Print formatted regression coefficients for easy copy-pasting.

Parameters:
  • standardize (bool, Default False) – Use standardized model.

  • label (bool, Default True) – Include parameter labels.

Raises:

ValueError – If all columns are boolean and standardize is True.

class unistat.regression.LogBinStats(X, y, bool_col_names: list | str | None = None)[source]#

Bases: RegressionStats

Class for log-binomial regression statistics (experimental).

Extends RegressionStats for generalized linear model with binomial family and log link.

Parameters:
  • X (pd.DataFrame or pd.Series) – Independent variables.

  • y (pd.Series) – Dependent variable (binary).

  • bool_col_names (list[str] or str or None, optional) – Boolean columns to exclude from standardization.

Warning

This class is experimental; use with caution and verify results.

logbin_rr(standardize: bool = False) DataFrame[source]#

Calculate risk ratios by predictor with 95% confidence intervals.

Parameters:

standardize (bool, optional) – Use standardized model.

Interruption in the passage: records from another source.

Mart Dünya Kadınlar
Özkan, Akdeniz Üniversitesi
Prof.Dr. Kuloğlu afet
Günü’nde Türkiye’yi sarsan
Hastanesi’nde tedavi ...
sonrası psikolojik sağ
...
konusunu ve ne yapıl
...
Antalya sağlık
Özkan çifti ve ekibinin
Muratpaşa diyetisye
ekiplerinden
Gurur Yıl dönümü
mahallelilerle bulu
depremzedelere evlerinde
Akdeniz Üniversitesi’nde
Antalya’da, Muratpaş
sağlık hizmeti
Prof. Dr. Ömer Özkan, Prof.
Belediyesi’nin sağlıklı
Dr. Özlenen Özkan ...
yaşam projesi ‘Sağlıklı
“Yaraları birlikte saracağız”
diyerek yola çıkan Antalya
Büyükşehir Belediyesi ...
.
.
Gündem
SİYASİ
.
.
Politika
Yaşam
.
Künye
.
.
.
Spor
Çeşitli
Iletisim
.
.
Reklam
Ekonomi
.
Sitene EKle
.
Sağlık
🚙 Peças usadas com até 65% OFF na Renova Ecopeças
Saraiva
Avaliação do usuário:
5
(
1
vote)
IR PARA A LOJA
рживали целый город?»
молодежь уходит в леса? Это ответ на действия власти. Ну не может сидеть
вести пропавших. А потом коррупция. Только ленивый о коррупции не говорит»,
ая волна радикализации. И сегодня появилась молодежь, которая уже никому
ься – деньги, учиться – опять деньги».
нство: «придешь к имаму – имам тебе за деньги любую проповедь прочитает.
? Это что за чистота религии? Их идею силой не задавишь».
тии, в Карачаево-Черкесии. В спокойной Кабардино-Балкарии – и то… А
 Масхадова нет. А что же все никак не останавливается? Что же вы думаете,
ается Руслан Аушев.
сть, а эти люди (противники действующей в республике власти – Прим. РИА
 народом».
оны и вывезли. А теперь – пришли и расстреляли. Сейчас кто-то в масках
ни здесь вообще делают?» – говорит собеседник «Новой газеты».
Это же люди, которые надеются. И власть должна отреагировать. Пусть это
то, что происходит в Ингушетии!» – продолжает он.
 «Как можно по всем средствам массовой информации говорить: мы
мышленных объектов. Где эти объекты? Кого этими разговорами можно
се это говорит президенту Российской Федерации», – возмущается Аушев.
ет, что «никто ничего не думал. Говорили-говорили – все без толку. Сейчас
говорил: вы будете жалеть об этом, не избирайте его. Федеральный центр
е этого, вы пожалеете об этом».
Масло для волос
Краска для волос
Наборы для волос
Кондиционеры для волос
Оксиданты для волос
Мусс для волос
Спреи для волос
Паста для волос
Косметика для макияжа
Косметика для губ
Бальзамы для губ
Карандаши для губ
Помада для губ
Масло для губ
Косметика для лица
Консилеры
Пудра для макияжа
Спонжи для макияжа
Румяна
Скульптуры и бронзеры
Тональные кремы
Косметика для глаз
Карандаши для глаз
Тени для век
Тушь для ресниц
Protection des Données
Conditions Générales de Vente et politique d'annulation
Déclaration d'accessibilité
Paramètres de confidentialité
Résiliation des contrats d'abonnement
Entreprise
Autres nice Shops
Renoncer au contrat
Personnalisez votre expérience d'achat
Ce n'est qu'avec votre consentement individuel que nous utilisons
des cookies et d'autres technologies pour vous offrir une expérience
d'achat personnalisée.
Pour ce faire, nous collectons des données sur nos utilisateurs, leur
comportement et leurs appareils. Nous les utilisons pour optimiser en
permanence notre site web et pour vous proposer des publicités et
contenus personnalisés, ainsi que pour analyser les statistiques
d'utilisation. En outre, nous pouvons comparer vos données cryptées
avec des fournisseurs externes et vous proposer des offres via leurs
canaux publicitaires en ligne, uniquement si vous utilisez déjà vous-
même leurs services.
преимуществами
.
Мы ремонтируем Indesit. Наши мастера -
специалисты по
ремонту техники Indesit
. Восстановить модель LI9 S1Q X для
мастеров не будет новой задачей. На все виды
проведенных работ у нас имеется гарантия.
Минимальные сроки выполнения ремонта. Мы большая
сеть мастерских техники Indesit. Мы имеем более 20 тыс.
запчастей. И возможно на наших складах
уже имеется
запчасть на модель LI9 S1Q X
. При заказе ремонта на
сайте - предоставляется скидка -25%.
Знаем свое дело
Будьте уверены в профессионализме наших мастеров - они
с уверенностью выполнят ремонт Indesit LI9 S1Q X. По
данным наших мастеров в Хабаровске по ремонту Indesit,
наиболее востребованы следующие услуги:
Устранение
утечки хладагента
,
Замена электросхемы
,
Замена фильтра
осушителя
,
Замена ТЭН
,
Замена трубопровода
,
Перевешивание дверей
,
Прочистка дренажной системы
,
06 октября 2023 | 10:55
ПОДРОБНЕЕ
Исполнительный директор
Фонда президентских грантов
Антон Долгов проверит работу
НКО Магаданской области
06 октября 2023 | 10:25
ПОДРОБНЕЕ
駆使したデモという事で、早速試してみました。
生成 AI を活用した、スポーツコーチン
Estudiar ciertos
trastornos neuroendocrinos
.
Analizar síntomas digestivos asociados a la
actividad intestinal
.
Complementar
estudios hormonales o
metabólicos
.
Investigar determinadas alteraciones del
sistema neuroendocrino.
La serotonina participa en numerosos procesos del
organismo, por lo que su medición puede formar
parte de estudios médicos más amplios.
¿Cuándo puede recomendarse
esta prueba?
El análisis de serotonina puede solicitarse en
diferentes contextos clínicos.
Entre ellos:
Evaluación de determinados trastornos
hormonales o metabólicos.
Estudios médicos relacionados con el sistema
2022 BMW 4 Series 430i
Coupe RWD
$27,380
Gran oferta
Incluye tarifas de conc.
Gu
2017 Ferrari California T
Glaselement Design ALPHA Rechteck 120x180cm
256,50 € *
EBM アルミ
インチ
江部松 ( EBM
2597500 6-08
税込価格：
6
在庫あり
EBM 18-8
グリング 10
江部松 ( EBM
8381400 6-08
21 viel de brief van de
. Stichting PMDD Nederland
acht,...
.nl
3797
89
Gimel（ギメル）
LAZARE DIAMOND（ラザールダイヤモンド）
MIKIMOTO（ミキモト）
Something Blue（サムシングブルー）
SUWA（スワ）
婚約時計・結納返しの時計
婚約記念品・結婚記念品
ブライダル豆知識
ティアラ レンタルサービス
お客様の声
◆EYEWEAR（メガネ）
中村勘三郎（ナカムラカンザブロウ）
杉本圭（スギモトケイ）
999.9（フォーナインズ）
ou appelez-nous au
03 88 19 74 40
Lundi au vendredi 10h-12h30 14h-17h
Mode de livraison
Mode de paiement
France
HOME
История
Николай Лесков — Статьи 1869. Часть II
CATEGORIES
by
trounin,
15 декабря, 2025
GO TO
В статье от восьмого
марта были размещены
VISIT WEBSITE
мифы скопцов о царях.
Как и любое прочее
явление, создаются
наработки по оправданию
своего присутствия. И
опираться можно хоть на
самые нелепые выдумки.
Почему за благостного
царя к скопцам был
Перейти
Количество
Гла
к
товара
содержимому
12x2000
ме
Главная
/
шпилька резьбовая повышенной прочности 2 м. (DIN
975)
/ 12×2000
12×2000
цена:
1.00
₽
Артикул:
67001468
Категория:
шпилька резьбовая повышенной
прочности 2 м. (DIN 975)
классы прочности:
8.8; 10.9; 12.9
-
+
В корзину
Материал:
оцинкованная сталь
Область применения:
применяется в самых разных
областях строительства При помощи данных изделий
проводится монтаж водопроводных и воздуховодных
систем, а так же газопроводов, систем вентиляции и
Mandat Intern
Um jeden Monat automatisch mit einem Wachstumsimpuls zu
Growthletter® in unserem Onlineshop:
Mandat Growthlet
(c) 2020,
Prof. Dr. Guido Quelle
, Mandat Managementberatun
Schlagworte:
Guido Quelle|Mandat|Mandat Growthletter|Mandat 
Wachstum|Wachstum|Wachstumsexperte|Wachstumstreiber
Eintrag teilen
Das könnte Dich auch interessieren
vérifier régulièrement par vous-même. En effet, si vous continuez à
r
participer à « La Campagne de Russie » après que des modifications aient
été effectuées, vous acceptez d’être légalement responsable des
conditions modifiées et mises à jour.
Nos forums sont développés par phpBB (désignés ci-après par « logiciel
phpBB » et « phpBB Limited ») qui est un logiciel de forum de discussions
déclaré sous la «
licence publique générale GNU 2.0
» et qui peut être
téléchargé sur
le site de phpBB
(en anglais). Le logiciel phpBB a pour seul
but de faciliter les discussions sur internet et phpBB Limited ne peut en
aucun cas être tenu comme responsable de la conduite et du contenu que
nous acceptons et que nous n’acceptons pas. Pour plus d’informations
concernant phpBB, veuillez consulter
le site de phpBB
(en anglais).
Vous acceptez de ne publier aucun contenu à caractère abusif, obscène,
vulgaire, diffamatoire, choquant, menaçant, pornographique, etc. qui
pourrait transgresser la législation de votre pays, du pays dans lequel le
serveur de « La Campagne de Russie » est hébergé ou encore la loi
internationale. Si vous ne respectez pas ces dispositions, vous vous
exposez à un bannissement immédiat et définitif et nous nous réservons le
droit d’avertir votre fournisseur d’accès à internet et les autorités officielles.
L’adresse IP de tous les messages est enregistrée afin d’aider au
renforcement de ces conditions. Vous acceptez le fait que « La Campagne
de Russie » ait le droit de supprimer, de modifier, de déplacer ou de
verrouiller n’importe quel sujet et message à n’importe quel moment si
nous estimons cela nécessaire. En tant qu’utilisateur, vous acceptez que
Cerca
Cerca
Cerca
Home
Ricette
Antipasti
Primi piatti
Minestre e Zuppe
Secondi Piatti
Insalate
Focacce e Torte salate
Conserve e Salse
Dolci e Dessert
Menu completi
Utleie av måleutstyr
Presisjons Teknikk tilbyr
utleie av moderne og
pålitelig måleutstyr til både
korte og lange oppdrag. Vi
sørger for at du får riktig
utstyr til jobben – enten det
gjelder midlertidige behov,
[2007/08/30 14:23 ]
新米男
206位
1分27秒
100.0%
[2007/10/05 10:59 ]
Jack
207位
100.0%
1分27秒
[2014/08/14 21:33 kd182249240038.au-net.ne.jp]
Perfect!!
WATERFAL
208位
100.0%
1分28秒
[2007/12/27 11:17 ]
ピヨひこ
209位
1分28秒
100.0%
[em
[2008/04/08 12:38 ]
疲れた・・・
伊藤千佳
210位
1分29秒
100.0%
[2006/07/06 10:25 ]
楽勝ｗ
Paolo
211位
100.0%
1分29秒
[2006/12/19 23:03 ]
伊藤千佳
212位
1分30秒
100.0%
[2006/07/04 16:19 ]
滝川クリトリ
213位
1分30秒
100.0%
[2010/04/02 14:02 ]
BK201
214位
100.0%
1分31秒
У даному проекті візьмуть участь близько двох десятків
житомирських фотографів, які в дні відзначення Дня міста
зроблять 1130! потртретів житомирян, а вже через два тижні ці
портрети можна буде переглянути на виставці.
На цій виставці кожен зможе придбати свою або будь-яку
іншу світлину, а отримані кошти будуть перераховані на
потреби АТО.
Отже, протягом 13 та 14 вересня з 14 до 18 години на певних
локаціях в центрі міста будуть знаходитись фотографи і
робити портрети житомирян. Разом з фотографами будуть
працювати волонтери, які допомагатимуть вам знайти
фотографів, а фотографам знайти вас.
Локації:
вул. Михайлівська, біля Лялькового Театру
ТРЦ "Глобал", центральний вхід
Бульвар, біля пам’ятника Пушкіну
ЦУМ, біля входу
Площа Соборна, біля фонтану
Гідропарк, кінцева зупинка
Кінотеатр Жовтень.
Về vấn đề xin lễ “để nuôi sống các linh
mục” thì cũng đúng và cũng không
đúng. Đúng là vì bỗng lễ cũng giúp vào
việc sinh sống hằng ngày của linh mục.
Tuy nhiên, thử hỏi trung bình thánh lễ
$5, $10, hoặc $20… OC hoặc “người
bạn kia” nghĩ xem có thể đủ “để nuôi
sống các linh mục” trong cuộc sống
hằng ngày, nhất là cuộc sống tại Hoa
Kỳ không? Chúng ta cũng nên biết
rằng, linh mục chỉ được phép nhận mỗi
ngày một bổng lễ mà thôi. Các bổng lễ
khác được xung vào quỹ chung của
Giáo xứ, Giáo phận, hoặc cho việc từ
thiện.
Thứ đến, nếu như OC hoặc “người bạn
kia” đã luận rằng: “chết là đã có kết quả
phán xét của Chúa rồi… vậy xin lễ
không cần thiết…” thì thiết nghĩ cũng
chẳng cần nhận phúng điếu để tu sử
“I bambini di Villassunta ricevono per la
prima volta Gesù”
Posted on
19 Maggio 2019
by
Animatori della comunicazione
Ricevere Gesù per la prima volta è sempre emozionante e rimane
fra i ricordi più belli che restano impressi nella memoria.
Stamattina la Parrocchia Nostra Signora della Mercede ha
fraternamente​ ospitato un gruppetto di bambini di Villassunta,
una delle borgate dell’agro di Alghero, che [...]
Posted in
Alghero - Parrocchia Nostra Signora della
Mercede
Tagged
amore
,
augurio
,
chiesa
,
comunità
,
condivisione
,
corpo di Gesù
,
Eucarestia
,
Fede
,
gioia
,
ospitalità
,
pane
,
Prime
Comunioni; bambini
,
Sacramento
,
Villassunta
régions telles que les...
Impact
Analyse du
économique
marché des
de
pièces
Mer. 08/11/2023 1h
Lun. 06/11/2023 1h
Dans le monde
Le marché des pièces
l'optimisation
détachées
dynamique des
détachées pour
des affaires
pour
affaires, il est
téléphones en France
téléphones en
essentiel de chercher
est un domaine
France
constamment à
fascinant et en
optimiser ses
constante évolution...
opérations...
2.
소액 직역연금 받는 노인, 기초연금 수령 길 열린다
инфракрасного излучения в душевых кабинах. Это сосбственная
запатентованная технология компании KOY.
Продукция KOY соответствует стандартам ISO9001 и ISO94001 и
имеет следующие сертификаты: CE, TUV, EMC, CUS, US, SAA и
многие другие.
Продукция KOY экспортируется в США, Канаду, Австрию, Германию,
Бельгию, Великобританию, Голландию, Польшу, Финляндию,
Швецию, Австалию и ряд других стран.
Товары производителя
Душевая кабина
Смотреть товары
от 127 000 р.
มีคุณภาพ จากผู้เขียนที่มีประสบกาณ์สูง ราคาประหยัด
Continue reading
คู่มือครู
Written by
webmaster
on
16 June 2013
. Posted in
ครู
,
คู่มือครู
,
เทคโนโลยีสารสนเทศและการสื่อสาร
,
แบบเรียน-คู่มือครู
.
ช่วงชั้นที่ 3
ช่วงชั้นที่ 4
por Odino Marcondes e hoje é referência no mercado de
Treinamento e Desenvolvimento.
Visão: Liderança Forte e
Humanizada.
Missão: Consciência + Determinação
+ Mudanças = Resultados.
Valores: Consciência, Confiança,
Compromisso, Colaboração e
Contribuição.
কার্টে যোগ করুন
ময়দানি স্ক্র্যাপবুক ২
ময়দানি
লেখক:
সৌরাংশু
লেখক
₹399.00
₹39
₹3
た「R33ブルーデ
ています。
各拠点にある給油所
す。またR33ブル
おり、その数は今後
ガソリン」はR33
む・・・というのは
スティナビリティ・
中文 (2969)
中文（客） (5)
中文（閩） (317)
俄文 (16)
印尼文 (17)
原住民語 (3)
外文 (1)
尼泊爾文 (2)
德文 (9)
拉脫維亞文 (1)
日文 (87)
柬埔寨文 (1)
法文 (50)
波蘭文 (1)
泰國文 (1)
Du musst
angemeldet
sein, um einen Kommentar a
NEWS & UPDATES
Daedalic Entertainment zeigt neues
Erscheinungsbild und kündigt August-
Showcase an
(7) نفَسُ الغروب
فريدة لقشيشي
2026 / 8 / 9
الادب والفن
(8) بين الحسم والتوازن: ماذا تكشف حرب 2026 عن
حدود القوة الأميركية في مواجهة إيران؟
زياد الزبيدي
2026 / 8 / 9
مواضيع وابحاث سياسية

Defaults to False.

Returns:

Risk ratios with 95% CI.

Return type:

pd.DataFrame

Raises:

ValueError – If all columns are boolean and standardize is True.

pretty_print_rr(standardize: bool = False, label: bool = True) None[source]#

Print formatted risk ratios w/ 95% CIs for easy copy-pasting.

Parameters:
  • standardize (bool, optional) – Use standardized model. Defaults to False.

  • label (bool, optional) – Include parameter labels. Defaults to True.

Raises:

ValueError – If all columns are boolean and standardize is True.